“The Mummy” doesn’t sound like a particularly good idea: pairing up an aging action star with a creature feature staple that’s been shambling around in one form or another since the 1930s.
This reboot of the franchise doesn’t do anything
particularly new or exciting, though it works up a fair amount of sweat getting
there. It’s definitely in the mold of the Brendan Fraser/Rachel Weisz romps,
which placed an emphasis on digital effects, humor and light horror.
The role of soldier/treasure hunter Nick definitely falls
outside of Tom Cruise’s groove: likable good guys with a scallywag twist. Here
it’s all scally and no wag.
The girl keeps telling him he’s good guy down deep inside, but
then he does things like flee from the mummy in a van, leaving her behind. But
no, she insists, remember when we were on the plummeting plane and you gave me
the only parachute?
“I thought there was another one,” he confesses.
This refers to one of the film’s more memorable scenes, were
Nick goes down in a plane crash and wakes up in the morgue writhing inside a body
bag, not a scratch on him. It seems he’s been selected by an ancient Egyptian
princess to be his “Chosen One,” who will become the vessel of Set, god of
death, bringing about a reign of evil upon the Earth. In the meantime, the
curse keeps him from dying.
Considering how her betrothed keeps rejecting her, running
away and stabbing her with stuff, you’d think a smart she-mummy would just go
off and choose someone else for the honor.
Sofia Boutella plays Ahmanet, the mummy. She’s visually
arresting but not particularly scary. She starts off as a twisted bug-like
skeleton wrapped in bandages, and gradually gains strength and flesh by kissing
people and sucking out their vital essence, which in turn adds them to her
growing army of zombies.
Her skin is an ashy gray riddled with etched markings, while
a few bones pop out of her wrappings. Most arresting are her eyes, which have
double irises.
Annabelle Wallis plays Jenny, an archeologist who had a
fling with Nick and now considers him a waste of her time. It’s an odd,
mismatched pairing, almost as if they split Indiana Jones into a couple and
made each half resent the other.
Jake Johnson plays Nick’s wingman, Vail, the sort who’s
always urging him to take the safer path, and his advice is never heeded. And
Russell Crowe pops up as a very polite doctor with a mean streak.

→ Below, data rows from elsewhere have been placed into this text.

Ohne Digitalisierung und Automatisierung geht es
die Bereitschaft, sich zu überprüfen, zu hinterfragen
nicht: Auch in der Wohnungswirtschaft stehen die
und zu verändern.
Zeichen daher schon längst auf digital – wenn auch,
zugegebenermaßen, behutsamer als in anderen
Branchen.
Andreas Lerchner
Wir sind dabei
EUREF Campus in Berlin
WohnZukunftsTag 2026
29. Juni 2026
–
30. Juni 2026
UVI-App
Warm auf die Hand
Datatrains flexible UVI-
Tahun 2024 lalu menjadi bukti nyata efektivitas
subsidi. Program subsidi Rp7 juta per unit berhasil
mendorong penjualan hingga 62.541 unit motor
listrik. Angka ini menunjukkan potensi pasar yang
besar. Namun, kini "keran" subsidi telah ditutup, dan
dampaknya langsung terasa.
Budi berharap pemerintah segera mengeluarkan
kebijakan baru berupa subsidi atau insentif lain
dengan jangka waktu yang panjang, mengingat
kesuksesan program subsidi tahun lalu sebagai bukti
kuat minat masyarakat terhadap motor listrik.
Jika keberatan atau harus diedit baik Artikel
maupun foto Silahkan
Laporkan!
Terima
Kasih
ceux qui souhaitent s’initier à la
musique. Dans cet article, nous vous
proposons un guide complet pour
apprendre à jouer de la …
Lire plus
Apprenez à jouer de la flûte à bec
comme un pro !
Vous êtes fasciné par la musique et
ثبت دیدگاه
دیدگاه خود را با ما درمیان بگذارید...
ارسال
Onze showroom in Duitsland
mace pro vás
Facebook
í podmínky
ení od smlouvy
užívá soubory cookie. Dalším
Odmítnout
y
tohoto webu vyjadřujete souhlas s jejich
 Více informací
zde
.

You may have heard “The Mummy” is the first picture in Universal
Studio’s “Dark Universe” project, an attempt to revive all their classic
monsters -- Frankenstein, the Invisible Man, Dracula, etc. -- and bind them
together in a shared world like comic book superheroes.
I’m all for it, but based on this movie they’re off to a
shaky start. Director Alex Kurtzman is a seasoned writer/producer marking only
his second stint behind the camera. He lacks visual flair, and has an
unfortunate tendency to shoot the action from oblique angles so we don’t get
the full impact of the gruesome beasties.
The script, credited to Christopher McQuarrie, David Koepp
and Dylan Kussman, borrows liberally from other movies. There’s a fight inside
a truck lifted straight out of “Raiders of the Lost Ark,” and there are plenty
of visual cues from other mummy movies, such as the creature’s face appearing
out of a sand storm. Also an ongoing postmortem conversation with a friend a la "An American Werewolf in London."